Let $f:\mathbb{R}\to\mathbb{R}$ be continuous function with the additional property $$F\;\mbox{is a closed subset of }\mathbb{R}\;\iff f(F)\;\mbox{is a closed subset of}\;\mathbb{R}.$$
I would like to prove that $f$ is a surjective map.
(In fact it's an homeomorphism but I am interested to prove the surjectivity only)
I try using that as $\Bbb{R}$ is closed so that $f(\Bbb{R})$ is closed and connected subset of $\Bbb{R}$ so it's a closed interval.
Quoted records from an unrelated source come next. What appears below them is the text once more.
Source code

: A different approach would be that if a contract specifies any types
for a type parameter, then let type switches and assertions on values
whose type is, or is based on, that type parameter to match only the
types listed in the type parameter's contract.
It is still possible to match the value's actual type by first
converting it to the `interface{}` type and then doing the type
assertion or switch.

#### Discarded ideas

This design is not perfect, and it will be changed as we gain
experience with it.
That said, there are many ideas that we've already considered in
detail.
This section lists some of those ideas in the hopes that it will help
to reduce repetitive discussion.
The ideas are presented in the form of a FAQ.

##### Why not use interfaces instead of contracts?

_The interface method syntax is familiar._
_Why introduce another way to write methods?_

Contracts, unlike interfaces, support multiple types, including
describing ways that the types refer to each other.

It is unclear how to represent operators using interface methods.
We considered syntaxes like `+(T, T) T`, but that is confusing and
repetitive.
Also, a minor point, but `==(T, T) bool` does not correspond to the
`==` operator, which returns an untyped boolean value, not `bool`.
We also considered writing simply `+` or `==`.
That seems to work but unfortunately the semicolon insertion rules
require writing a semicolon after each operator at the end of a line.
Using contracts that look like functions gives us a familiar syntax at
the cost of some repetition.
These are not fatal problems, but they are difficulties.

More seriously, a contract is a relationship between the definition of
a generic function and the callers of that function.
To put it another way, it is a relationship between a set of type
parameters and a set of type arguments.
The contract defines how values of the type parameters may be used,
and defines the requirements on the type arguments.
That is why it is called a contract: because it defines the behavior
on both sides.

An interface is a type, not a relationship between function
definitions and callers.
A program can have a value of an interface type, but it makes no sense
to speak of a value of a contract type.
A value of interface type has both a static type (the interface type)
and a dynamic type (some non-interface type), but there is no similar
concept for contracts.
But not sure how to eliminate $[a,b]\;;(-\infty,b]\;;[a;\infty).$
Assume by way of contradiction that $f$ is not surjective, so that by connectedness, $f(\Bbb R)$ is bounded above and/or below.
Suppose it is bounded above, and let $b$ be its supremum. By closedness, $b$ is its maximum, so there exists $x\in\Bbb R$ such that $f(x)=b.$ Now, show that $f$ maps one of $(-\infty,x+1)$ and $(x-1,\infty)$ onto $f(\Bbb R),$ contradicting our closedness condition. We similarly obtain a contradiction if it is bounded below.